Gore Verbinski has been directing movies for two decades now, including The Ring, Rango, The Lone Ranger, and the first three Pirates of the Caribbean features. His latest picture, A Cure for Wellness, breaks away from big-budget Hollywood features with a lesser-known cast and unique premise. On the latest Channel 33 episode, he spoke with Sean Fennessey about the joy in making something different and the future of the industry.

Listen to the full podcast here. This transcript has been edited and condensed.

Moving Away From Big IP

Sean Fennessey: You’ve obviously had a lot of experience with big IP projects with sequels. Was it important for you to not do something like that after the last five or six films?

Gore Verbinski: Sure. It’s cathartic in a way to kind of return to the scale of The Ring, let’s say, or something like that. We were making the second Pirates movie and the scariest thing was that the studio wasn’t nervous. It’s like you’re going to make a pirate movie, that will never work, and so you kind of go, "Yeah, that’s what’s so exciting about it." And then there are notes and people panicked about Johnny [Depp’s] performance or this or that. And then you’re making a second [Pirates movie], they’re just, "Just keep doing that thing you’re doing. We love it." And you kind of go, "Whoa. Why am I really nervous now." Because you’re no longer on that boundary of the unknown.

I think that’s what was great about Rango. It was like, "OK, [I] don’t know how to make an animated movie." That makes it more exciting. And I think with Cure for Wellness, it’s like, you don’t see movies like this anymore. So operating on that kind of outer boundary [where] you’re not quite sure this is going to work, that’s where the juices flow. That’s where you kind of get excited every morning. It’s what keeps me going.

Fennessey: There’s something very poetic about you releasing this movie in the same year that there is a Ring sequel and another Pirates sequel. What is it like to look at some of these things that you’ve helped birth in this country move on without you?

Verbinski: I think it’s fun. I think it’s healthy. To do three Pirates of the Caribbean movies was kind of the perfect journey for me because it was more to do than just one in terms of learning and growth and exploring and trying different things. But after that, it’s like you get to a place like, "I can’t learn any more from this. There’s no more personal growth." Then if it becomes some sort of financial equation, it’s just not appealing. I’d rather sell real estate for a living or something.

Netflix, Amazon, and the Rise of Longform TV

Fennessey: I’m curious what it’s like to be 10 films into a largely major-studio-auteur kind of career, which is an increasingly uncommon thing.
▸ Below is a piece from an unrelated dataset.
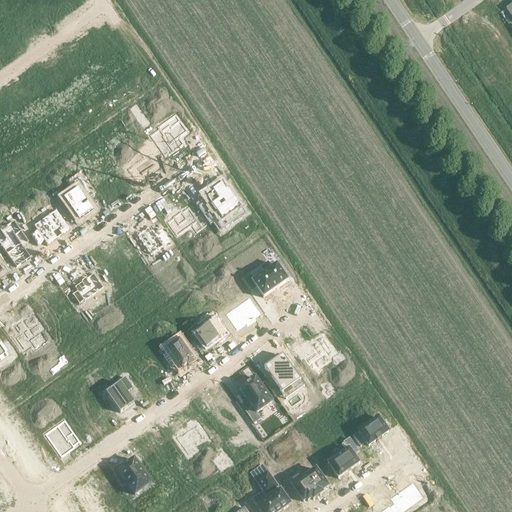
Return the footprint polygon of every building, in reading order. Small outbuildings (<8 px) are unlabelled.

Is it more difficult than ever to find the kind of project that you want to do that you feel good about that can still go for 40 or 50 or 60 million dollars?
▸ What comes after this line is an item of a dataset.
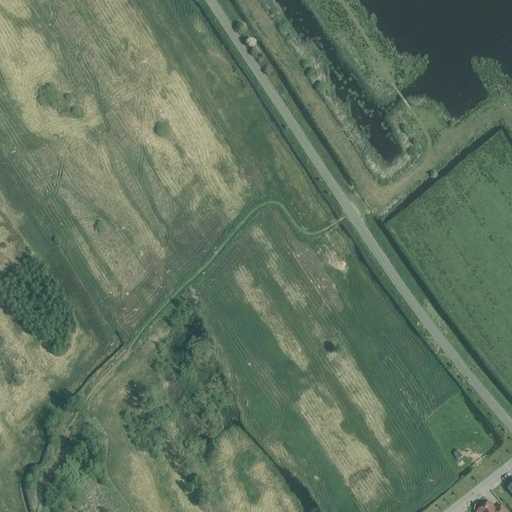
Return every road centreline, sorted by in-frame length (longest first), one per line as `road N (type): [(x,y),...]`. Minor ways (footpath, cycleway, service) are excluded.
road 1 (unclassified): [(511,426),(409,299),(209,0)]
road 2 (track): [(348,210),(426,160),(427,145),(339,0)]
Verbinski: Sure. It’s the byproduct of the difficult task of getting people to get in their car and pay too much for popcorn and drive to a movie theater, [which] is creating that sort of, that eventizing of that experience. That’s consequently driving away good writers and people of talent toward television. Amazon and Netflix battling it out and the need for so much content has allowed really great stuff on your box at home. There are more and more reasons not to go to the movie theater because there’s good longform [television]. So, yeah, it’s like this self-fulfilling negative prophecy. It’s like you can feel the fabric ripping and once it starts, it’s really hard to stop.

Fennessey: Is there any part of you that wants to get into that longform game the way things are changing?
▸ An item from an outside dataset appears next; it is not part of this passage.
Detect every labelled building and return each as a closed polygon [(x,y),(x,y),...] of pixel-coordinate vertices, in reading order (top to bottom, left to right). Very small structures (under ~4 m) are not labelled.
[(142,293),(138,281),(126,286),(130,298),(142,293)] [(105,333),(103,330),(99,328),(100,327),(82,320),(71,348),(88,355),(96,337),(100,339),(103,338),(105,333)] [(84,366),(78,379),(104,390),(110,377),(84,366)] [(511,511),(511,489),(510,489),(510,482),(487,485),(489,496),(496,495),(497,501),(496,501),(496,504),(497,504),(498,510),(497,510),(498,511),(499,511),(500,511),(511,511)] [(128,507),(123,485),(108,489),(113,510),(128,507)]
Verbinski: Sure, I think that’s inevitable if we keep going this way. Because I love sitting around a fire and telling a story, the sort of campfire aspect. There’s something greater than the sum of its parts when you get a bunch of strangers in a dark room, and certainly your movie’s never going to look or sound better than that experience. But you see the kind of collapsing of your second act, which, generally, your problem with your movie is usually your second act, and whereas it’s an asset in, you know, the 13-episode longform. [It’s] just different types of narrative are unfolding.